And, of course, he drank the Kool-Aid in 2015.
Now there’s an entire universe of MAGA punditry, to be found on myriad podcasts, in magazines such as American Greatness and websites such as Townhall and The Federalist. What characterizes the tone of all of it is the fierceness of the attempt to define and defend some kind of coherence in a movement that has none, save for one key thing: loyalty to a solipsist who wouldn’t give a rat’s ass about them if he ever suspected that that loyalty was wavering.
This is why I try to be exceedingly careful not to let Precipice become some kind of forum for grinding some kind of axe. At this point, my hill to die on is the special status of the West. And the history of the West is the distillation of a number of ideas resulting from honest and vigorous debate, from the differences of opinion among Glaucon, Adeimantus and Socrates in Plato’s Republic to the Protestant Reformation to the question of how to rid the American experiment of the stain of slavery. It’s a synthesis borne of honest, earnest disagreement.

++++++++++

_Requirement 1:_ In the commentary on MAGA punditry, what does the writer name as their hill to die on?
_Requirement 2:_ Please write the next part of the commentary on MAGA punditry, picking up after its last sentence.
The lines after this have no connection to the commentary on MAGA punditry.

_Material provided:_
++++++++++

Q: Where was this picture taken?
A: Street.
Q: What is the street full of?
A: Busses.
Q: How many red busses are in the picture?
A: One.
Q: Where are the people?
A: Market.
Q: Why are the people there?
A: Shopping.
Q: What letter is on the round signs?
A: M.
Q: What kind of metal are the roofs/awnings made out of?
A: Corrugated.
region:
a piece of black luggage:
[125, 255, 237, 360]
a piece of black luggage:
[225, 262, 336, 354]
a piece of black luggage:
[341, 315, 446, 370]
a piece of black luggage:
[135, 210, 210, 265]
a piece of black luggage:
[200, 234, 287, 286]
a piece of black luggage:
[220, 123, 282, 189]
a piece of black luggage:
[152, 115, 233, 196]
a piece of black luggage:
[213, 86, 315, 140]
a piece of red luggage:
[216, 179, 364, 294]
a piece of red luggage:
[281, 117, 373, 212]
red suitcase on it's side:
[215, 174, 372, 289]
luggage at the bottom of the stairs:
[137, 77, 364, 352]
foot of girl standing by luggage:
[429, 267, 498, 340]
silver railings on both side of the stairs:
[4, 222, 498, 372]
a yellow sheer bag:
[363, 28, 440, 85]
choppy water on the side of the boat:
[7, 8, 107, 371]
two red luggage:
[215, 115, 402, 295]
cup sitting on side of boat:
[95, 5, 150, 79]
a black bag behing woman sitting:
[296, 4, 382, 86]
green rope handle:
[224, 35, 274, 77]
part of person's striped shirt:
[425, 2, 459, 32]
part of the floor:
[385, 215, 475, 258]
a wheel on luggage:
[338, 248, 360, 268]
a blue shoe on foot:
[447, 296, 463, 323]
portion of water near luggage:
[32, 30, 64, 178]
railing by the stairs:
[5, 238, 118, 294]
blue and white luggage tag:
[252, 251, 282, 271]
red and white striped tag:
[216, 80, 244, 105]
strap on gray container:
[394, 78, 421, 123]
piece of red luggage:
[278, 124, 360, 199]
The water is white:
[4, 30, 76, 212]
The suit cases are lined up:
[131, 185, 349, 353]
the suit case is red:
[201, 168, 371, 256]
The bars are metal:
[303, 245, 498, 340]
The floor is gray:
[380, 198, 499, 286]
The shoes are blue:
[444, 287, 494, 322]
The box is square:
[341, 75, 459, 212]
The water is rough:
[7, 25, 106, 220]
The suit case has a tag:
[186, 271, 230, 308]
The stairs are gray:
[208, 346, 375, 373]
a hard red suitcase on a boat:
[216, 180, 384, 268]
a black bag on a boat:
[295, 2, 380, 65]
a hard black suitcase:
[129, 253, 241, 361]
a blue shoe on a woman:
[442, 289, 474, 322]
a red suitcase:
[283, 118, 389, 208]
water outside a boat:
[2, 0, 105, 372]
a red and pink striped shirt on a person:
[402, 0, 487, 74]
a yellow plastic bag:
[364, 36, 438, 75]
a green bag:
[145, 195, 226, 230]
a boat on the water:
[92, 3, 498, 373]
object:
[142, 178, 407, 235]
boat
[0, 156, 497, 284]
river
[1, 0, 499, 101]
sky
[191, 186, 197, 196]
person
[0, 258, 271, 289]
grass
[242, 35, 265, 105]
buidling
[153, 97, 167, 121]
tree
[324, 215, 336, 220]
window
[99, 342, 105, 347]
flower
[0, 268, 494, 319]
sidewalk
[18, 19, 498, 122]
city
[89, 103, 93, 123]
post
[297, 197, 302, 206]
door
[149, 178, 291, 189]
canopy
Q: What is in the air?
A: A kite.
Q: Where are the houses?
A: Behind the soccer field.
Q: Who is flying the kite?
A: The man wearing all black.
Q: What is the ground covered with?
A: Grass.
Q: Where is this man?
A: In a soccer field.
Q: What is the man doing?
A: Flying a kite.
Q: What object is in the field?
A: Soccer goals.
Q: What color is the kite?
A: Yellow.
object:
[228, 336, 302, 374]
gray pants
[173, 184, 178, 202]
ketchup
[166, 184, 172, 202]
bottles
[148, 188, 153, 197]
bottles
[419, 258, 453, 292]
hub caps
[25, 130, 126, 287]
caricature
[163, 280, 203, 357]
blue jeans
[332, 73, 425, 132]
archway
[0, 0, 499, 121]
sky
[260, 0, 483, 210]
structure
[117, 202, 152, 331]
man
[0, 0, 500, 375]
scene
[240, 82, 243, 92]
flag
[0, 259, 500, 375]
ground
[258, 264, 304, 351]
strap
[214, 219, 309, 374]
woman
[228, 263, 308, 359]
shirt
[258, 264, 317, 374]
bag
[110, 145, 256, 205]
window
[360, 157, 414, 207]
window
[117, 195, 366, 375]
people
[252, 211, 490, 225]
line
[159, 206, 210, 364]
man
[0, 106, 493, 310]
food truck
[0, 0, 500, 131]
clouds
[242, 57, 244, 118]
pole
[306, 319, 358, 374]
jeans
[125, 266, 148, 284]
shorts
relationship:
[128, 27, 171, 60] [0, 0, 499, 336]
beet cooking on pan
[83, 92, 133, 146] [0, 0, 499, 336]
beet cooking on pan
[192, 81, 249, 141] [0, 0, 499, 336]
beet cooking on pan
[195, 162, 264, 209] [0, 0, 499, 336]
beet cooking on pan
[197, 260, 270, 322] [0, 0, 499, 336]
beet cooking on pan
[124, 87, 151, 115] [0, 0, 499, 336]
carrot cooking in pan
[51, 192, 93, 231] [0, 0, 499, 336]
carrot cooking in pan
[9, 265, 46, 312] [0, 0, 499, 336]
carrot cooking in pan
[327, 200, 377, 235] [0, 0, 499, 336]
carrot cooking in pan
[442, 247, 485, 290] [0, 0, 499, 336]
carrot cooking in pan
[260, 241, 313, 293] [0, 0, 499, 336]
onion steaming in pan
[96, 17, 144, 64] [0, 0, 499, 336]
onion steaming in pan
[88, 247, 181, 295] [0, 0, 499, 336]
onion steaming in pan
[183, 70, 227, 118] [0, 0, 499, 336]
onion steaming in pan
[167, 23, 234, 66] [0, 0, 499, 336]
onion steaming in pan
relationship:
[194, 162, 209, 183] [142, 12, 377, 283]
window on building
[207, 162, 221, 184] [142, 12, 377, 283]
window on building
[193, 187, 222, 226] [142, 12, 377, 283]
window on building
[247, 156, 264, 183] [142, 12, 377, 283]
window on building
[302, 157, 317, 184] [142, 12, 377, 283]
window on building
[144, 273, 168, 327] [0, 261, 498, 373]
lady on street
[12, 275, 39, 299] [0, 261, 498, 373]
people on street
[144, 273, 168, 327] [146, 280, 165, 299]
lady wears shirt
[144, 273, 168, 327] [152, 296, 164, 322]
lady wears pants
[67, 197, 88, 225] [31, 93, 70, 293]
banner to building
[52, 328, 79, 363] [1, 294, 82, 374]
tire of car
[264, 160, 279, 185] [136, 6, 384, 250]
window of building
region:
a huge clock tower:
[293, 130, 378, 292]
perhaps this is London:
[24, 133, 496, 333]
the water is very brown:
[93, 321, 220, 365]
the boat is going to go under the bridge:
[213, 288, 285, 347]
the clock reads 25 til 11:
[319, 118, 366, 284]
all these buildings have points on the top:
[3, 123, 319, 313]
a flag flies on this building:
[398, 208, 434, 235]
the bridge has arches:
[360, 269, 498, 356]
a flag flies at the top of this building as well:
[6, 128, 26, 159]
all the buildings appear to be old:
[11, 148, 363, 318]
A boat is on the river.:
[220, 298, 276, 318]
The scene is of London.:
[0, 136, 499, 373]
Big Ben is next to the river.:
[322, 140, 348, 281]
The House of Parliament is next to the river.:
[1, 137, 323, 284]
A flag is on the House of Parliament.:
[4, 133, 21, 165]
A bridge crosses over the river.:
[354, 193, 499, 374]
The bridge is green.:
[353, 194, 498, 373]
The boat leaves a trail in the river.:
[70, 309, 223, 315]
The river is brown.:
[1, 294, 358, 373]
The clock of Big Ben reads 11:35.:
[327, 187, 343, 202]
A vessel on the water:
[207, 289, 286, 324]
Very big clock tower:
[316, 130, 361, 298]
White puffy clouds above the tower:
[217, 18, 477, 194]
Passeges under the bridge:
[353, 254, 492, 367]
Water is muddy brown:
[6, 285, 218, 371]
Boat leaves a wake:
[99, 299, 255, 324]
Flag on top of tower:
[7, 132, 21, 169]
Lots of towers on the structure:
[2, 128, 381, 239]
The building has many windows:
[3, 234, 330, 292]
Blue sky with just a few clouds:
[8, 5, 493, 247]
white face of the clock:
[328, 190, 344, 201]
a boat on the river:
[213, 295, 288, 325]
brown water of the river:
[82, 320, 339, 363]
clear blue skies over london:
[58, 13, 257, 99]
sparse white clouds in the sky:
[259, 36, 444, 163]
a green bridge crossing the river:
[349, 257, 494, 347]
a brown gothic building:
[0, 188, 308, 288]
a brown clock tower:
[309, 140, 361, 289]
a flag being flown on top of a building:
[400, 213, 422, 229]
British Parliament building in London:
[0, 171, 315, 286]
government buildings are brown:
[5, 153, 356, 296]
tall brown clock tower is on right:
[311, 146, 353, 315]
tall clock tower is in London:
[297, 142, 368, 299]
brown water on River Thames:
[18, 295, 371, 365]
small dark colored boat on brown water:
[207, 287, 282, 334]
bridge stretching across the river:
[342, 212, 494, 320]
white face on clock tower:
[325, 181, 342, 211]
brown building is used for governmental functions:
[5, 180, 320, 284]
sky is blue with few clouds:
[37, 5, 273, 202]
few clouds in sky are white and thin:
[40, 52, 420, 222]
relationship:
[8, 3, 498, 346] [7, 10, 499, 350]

++++++++++

_Reply 1:_ The special status of the West.

_Reply 2:_
I am not interested in guarding the turf of any contemporary label. Progressives, for what I hope are obvious reasons. “Never Trumpers,” because they tend to go the way of Bill Kristol and Heath Mayo.
And, of course, the MAGA leg-humpers, who have outdone the identity—politics yay-hoos at putting postmodern public discourse in free fall.
I remain what I consider to be a conservative.
And I would imagine that’s what brings you here to Precipice.
*who has kept his head on straight. I highly recommend the daily Commentary podcast.